> [Dataset excerpts]:
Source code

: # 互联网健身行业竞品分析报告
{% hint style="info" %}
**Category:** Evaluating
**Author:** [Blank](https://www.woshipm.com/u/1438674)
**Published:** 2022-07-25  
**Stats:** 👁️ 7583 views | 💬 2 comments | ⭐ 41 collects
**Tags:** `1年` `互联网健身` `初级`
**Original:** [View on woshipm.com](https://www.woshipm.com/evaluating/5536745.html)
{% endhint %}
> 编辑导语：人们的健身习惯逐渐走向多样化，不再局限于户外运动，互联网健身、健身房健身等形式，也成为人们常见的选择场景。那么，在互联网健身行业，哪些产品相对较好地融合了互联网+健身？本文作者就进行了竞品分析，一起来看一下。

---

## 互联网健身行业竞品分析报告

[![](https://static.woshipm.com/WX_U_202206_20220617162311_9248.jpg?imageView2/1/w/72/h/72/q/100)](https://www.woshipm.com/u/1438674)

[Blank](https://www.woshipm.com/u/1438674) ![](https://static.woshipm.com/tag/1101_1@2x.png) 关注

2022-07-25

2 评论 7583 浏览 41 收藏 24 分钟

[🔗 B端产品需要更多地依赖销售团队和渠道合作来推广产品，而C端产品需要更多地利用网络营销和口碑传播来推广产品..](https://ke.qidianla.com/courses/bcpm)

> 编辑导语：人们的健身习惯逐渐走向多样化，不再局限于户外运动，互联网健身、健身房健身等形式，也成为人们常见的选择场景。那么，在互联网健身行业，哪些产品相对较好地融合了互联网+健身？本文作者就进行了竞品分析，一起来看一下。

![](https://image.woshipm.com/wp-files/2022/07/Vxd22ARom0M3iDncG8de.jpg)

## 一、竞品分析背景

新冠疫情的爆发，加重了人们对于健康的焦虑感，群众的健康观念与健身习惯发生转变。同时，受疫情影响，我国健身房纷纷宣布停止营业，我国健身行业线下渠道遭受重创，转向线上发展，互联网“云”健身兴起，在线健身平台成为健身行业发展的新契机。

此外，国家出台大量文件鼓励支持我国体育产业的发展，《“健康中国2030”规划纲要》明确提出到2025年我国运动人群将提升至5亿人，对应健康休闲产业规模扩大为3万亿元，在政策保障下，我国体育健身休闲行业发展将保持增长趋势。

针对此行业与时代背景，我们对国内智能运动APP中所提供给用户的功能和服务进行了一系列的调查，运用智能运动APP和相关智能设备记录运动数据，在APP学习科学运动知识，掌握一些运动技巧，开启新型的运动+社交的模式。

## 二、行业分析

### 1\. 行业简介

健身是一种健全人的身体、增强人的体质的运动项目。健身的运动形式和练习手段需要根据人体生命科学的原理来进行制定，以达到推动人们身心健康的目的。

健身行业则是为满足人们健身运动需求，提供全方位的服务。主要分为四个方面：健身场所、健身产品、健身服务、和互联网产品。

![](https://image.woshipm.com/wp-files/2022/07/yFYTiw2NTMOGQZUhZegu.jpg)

> [Exercise aim]:
Give every entry again, exactly as it reads.

> [Answer to this exercise]:
Source code

: # 互联网健身行业竞品分析报告
{% hint style="info" %}
**Category:** Evaluating
**Author:** [Blank](https://www.woshipm.com/u/1438674)
**Published:** 2022-07-25  
**Stats:** 👁️ 7583 views | 💬 2 comments | ⭐ 41 collects
**Tags:** `1年` `互联网健身` `初级`
**Original:** [View on woshipm.com](https://www.woshipm.com/evaluating/5536745.html)
{% endhint %}
> 编辑导语：人们的健身习惯逐渐走向多样化，不再局限于户外运动，互联网健身、健身房健身等形式，也成为人们常见的选择场景。那么，在互联网健身行业，哪些产品相对较好地融合了互联网+健身？本文作者就进行了竞品分析，一起来看一下。

---

## 互联网健身行业竞品分析报告

[![](https://static.woshipm.com/WX_U_202206_20220617162311_9248.jpg?imageView2/1/w/72/h/72/q/100)](https://www.woshipm.com/u/1438674)

[Blank](https://www.woshipm.com/u/1438674) ![](https://static.woshipm.com/tag/1101_1@2x.png) 关注

2022-07-25

2 评论 7583 浏览 41 收藏 24 分钟

[🔗 B端产品需要更多地依赖销售团队和渠道合作来推广产品，而C端产品需要更多地利用网络营销和口碑传播来推广产品..](https://ke.qidianla.com/courses/bcpm)

> 编辑导语：人们的健身习惯逐渐走向多样化，不再局限于户外运动，互联网健身、健身房健身等形式，也成为人们常见的选择场景。那么，在互联网健身行业，哪些产品相对较好地融合了互联网+健身？本文作者就进行了竞品分析，一起来看一下。

![](https://image.woshipm.com/wp-files/2022/07/Vxd22ARom0M3iDncG8de.jpg)

## 一、竞品分析背景

新冠疫情的爆发，加重了人们对于健康的焦虑感，群众的健康观念与健身习惯发生转变。同时，受疫情影响，我国健身房纷纷宣布停止营业，我国健身行业线下渠道遭受重创，转向线上发展，互联网“云”健身兴起，在线健身平台成为健身行业发展的新契机。

此外，国家出台大量文件鼓励支持我国体育产业的发展，《“健康中国2030”规划纲要》明确提出到2025年我国运动人群将提升至5亿人，对应健康休闲产业规模扩大为3万亿元，在政策保障下，我国体育健身休闲行业发展将保持增长趋势。

针对此行业与时代背景，我们对国内智能运动APP中所提供给用户的功能和服务进行了一系列的调查，运用智能运动APP和相关智能设备记录运动数据，在APP学习科学运动知识，掌握一些运动技巧，开启新型的运动+社交的模式。

## 二、行业分析

### 1\. 行业简介

健身是一种健全人的身体、增强人的体质的运动项目。健身的运动形式和练习手段需要根据人体生命科学的原理来进行制定，以达到推动人们身心健康的目的。

健身行业则是为满足人们健身运动需求，提供全方位的服务。主要分为四个方面：健身场所、健身产品、健身服务、和互联网产品。

![](https://image.woshipm.com/wp-files/2022/07/yFYTiw2NTMOGQZUhZegu.jpg)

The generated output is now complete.